## Start Data shown

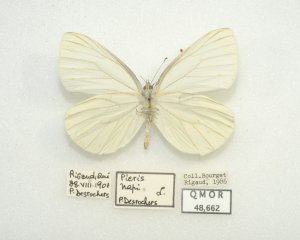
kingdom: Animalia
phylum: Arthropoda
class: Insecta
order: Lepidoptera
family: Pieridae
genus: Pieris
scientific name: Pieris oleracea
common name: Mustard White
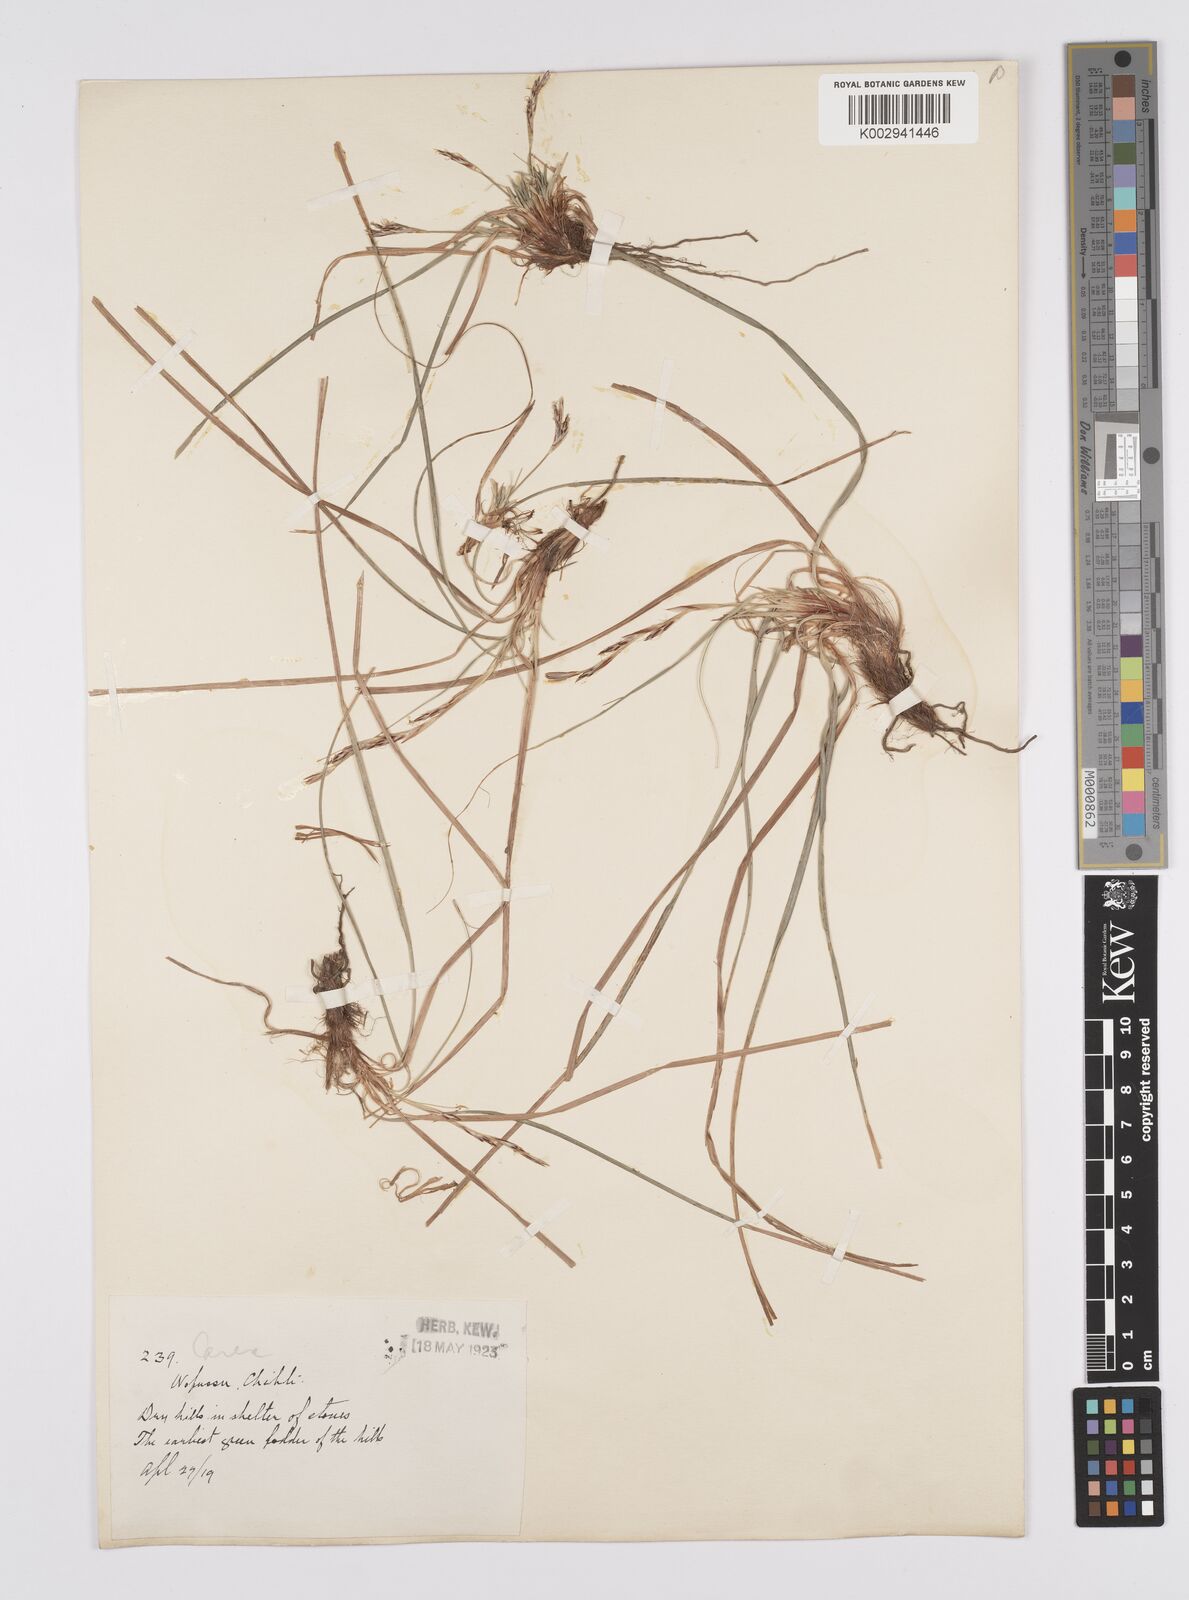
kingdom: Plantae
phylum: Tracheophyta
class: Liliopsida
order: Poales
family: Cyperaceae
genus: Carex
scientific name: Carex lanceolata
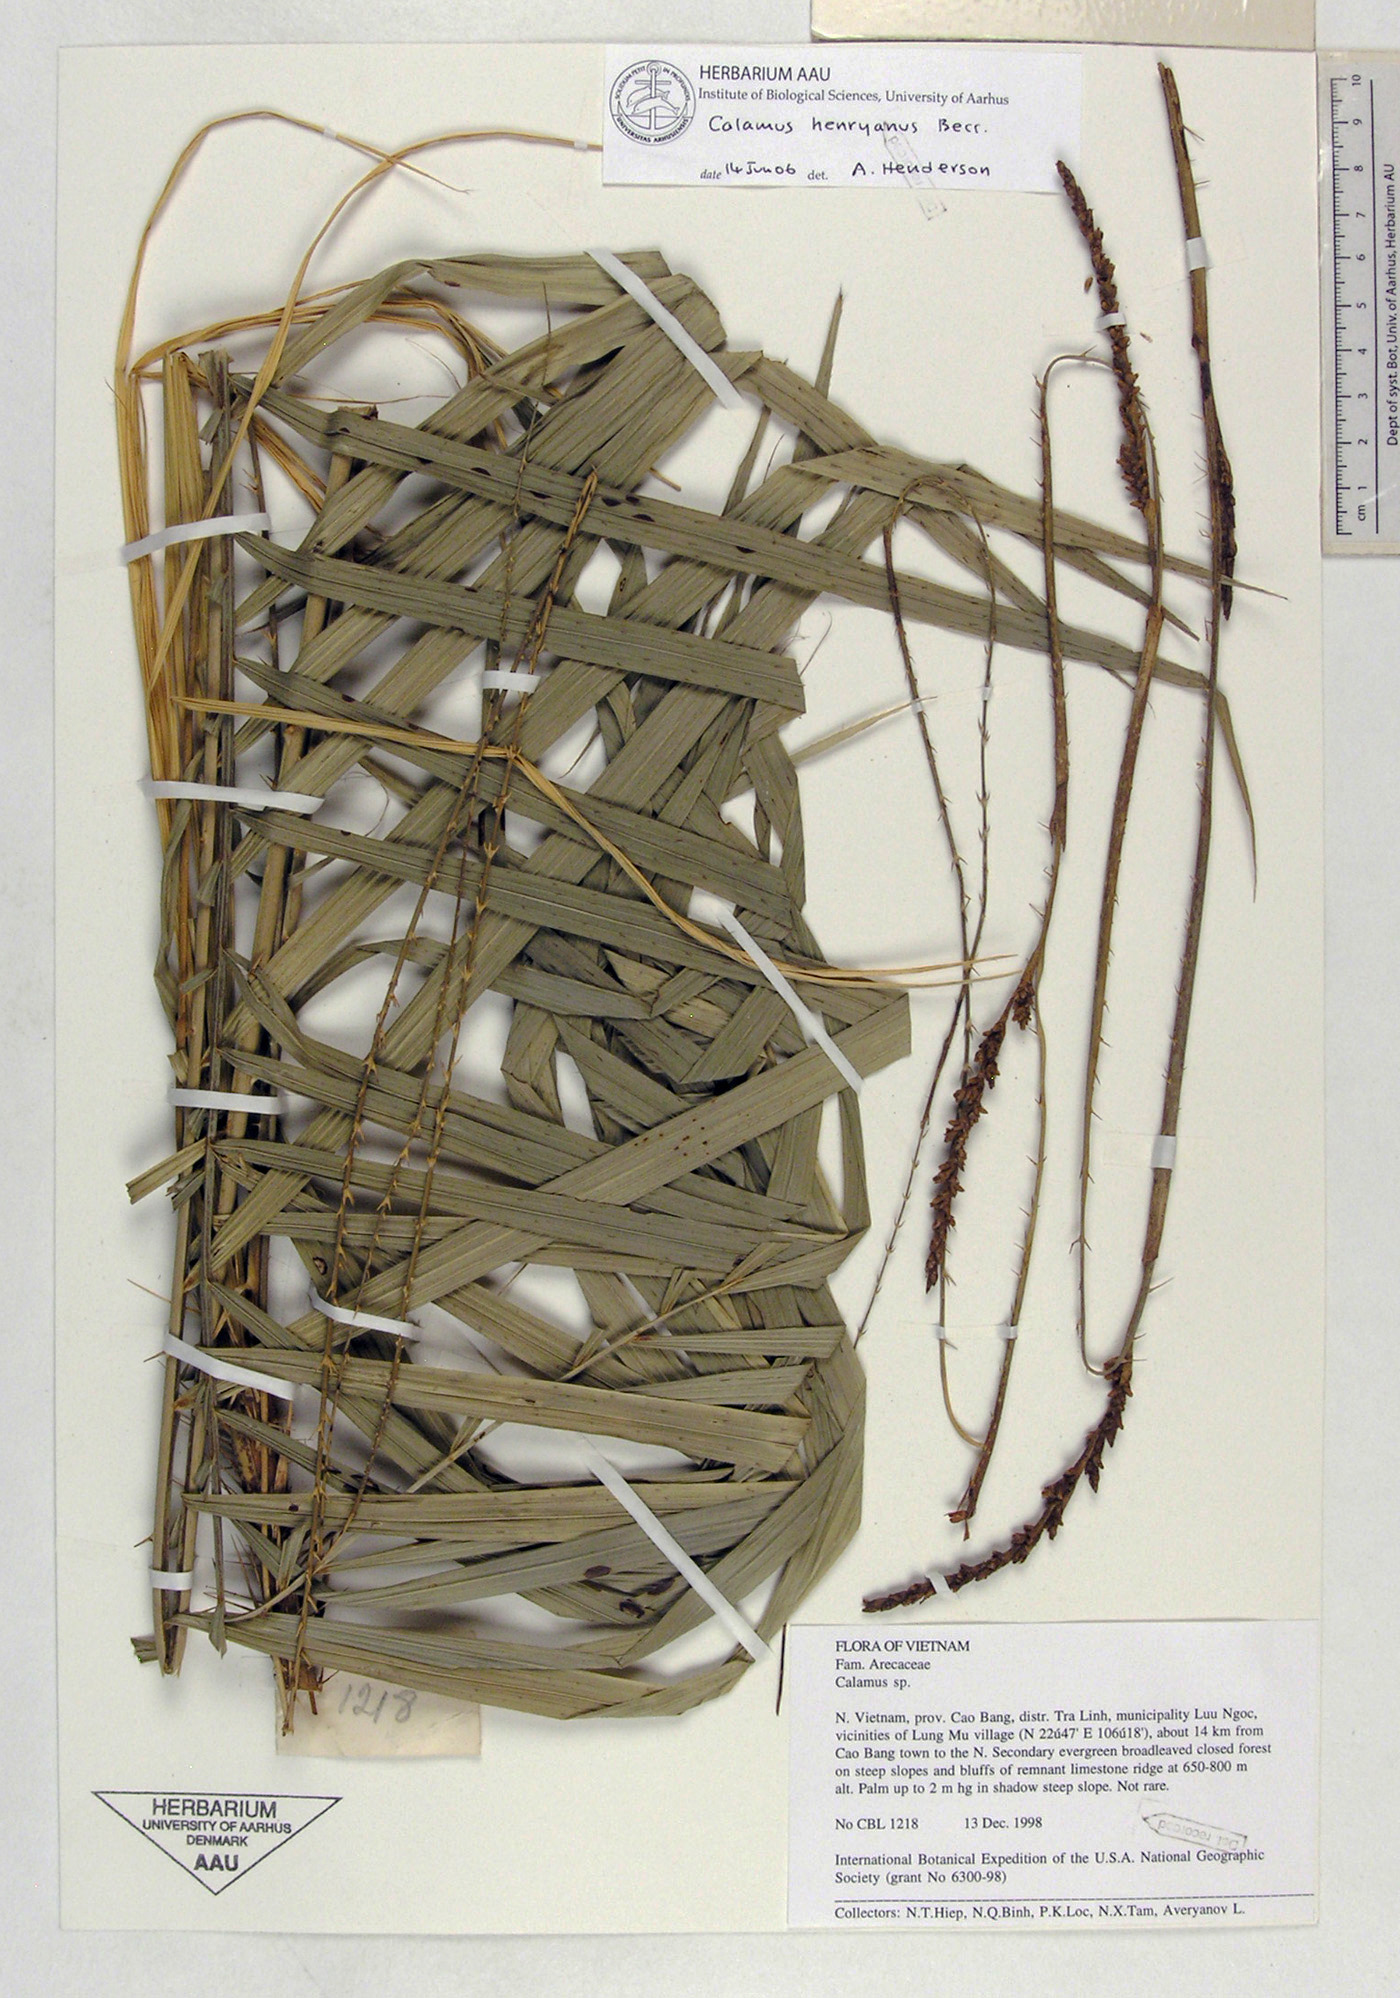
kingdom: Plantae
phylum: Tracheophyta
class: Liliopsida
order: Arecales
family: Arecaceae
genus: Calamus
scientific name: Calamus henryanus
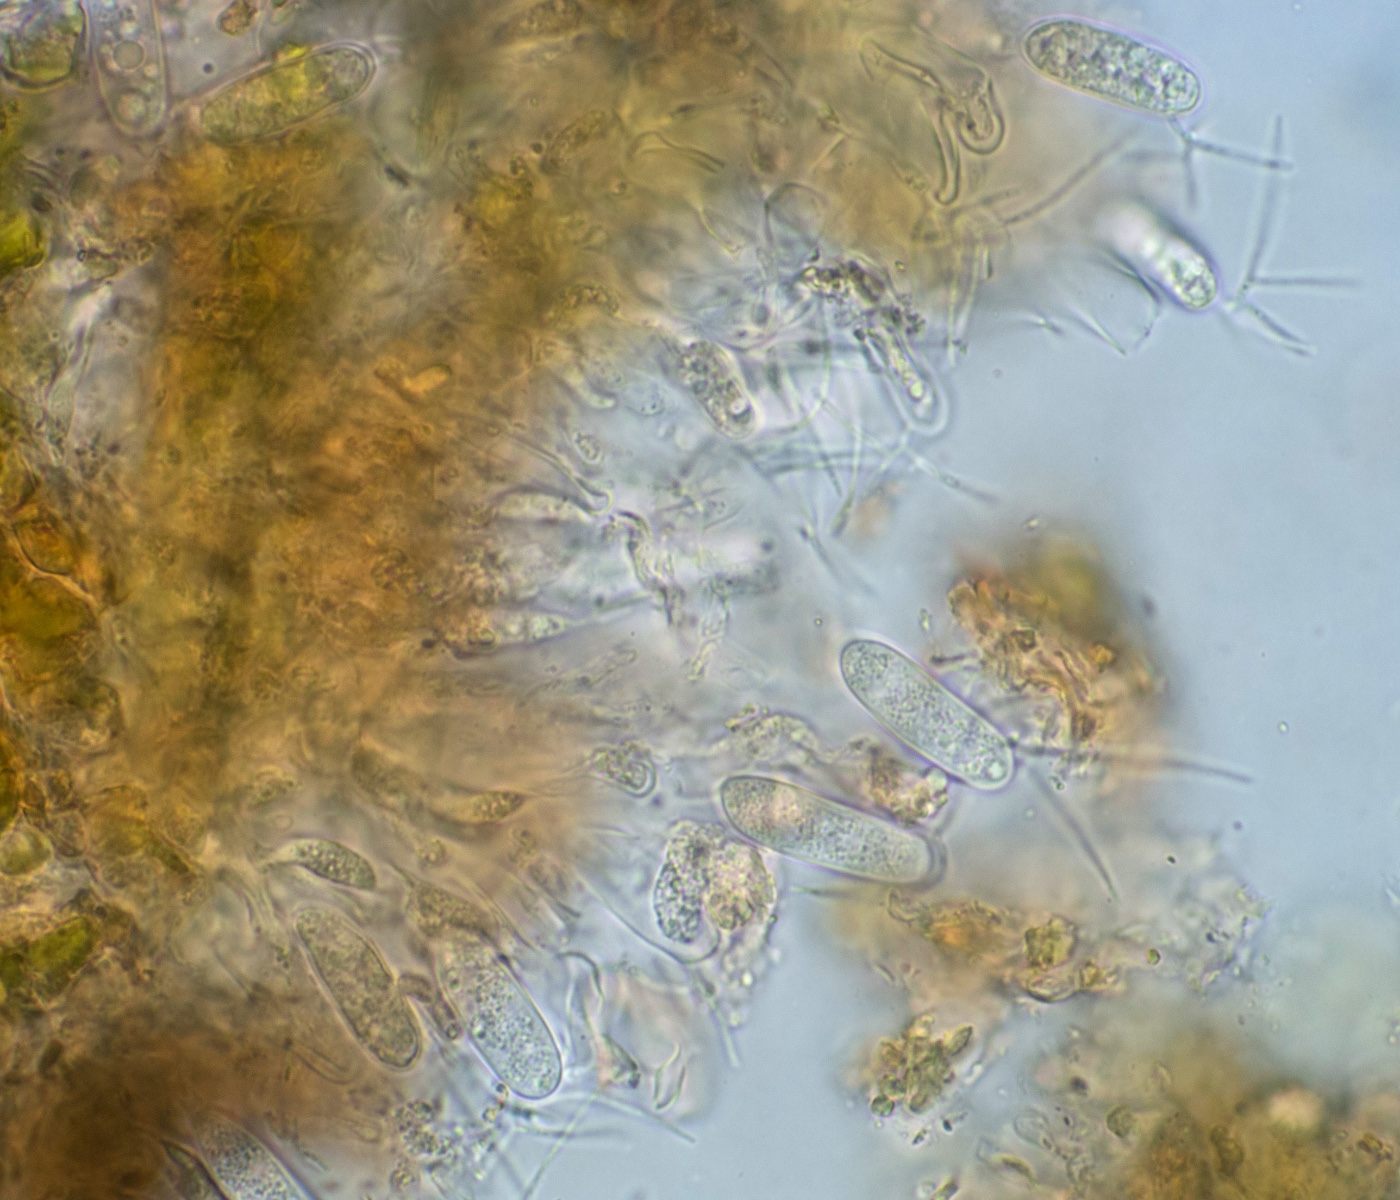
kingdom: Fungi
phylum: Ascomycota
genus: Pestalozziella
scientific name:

## End Data shown

**Problem to work on**
Rewrite every line of the rows above as a Markdown table with two columns, Number and Entry, numbering the lines in order and skipping any blank ones. Leave the pictures out.

**Completed task**
| Number | Entry |
|---|---|
| 1 | kingdom: Animalia |
| 2 | phylum: Arthropoda |
| 3 | class: Insecta |
| 4 | order: Lepidoptera |
| 5 | family: Pieridae |
| 6 | genus: Pieris |
| 7 | scientific name: Pieris oleracea |
| 8 | common name: Mustard White |
| 9 | kingdom: Plantae |
| 10 | phylum: Tracheophyta |
| 11 | class: Liliopsida |
| 12 | order: Poales |
| 13 | family: Cyperaceae |
| 14 | genus: Carex |
| 15 | scientific name: Carex lanceolata |
| 16 | kingdom: Plantae |
| 17 | phylum: Tracheophyta |
| 18 | class: Liliopsida |
| 19 | order: Arecales |
| 20 | family: Arecaceae |
| 21 | genus: Calamus |
| 22 | scientific name: Calamus henryanus |
| 23 | kingdom: Fungi |
| 24 | phylum: Ascomycota |
| 25 | genus: Pestalozziella |
| 26 | scientific name: |